Kini Kundil berdiri sambil memandang ke arah Sabdo dan rombongan Permadi, ia menoleh lalu tubuhnya melesat ke atas, setelah itu di atas sana tampak sinar putih keperakan saling bertaburan dan banyak suara benda seperti jatuh, namun dalam sekejap, benda-benda itu lenyap tak berbekas. Sabdo dan Permadi saling memandang, lalu sosok Kundil kembali ke tempat semula.
" Semua sudah berakhir ki sanak, tinggal nanti kita cari siapa yang menyuruh mereka menggali mayat lalu dibakar untuk makan itu, sebaiknya kita lanjutkan perjalanan ini ki sanak," tutur Kundil.
" Baiklah, Permadi dan yang lain, sebaiknya kalian pulang saja, urus warga dan hiduplah dengan mapan, kami akan melanjutkan pencarian," kata Sabdo.
Akhirnya mereka berpisah di situ, Kundil dan Sabdo meneruskan perjalanan mereka, dengan memilih jalan menuju ke arah pohon-pohon besar, sementara Permadi kembali melewati semak-semak tadi.
Setelah melewati beberpa pohon, keduanya duduk sambil melepas lelah, pandangan mereka tertuju pada sebuah gundukan tanah di antara pohon besar, sekilas mereka menyangkah bahwa itu hanya sebuah gundukan, namun mereka dikejutkan oleh bentuk yang aneh dan mencurigakan.
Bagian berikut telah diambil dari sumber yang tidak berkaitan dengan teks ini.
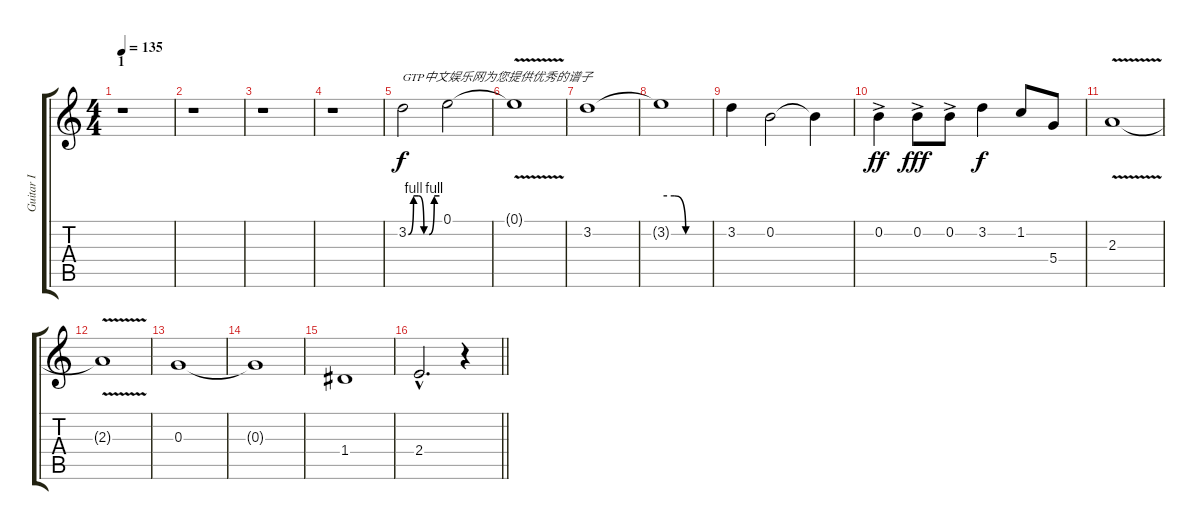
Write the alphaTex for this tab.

\track ("Guitar I" "Guitar I") {instrument overdrivenguitar}
\staff {score tabs}
\tuning (E4 B3 G3 D3 A2 E2) {hide}
\ts (4 4)
\section ("" "1")
\tempo 135
\clef g2
\ks c
r.1{dy f instrument overdrivenguitar} |
r.1 |
r.1 |
r.1 |
3.2{be (custom 0 0 10 4 20 4 30 0 40 0 50 4 60 4)}.2{txt "GTP中文娱乐网为您提供优秀的谱子"} 0.1.2 |
0.1{v t}.1 |
3.2.1 |
3.2{be (custom 0 4 15 4 30 0 60 0) t}.1 |
3.2.4 0.2.2 0.2{t}.4 |
0.2{ac}.4{dy ff} 0.2{ac}.8{dy fff} 0.2{ac}.8 3.2.4{dy f} 1.2.8 5.4.8 |
2.3{v}.1 |
2.3{t}.1 |
0.3.1 |
0.3{t}.1 |
1.4.1 |
\barLineRight lightlight
2.4{hac}.2{d} r.4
Lalu, setelah lelah itu sudah kembali segar setelah minum air kelapa, keduanya melanjutkan untuk menuju ke gundukan itu. Satu per satu kayu atau sampah dibersihkan dan ditumpuk ke sebuah hamparan, kini tampak sebuah pusara yang besar terpampang di depan mata, keduanya kemudian meneliti pusara itu. Setelah dibaca tertera tulisan nama, begitu melihat tulisan itu, Sabdo menangis dan memeluk batu nisan itu ,
" Maafkan saya Eyang, saya benar-benar tidak tahu kalau di sini Eyang dikebumikan, maafkan saya Eyang," ratap Sabdo.
" Siapa ki sanak, ini kuburan siapa ?" tanya Kundil sambil penasaran.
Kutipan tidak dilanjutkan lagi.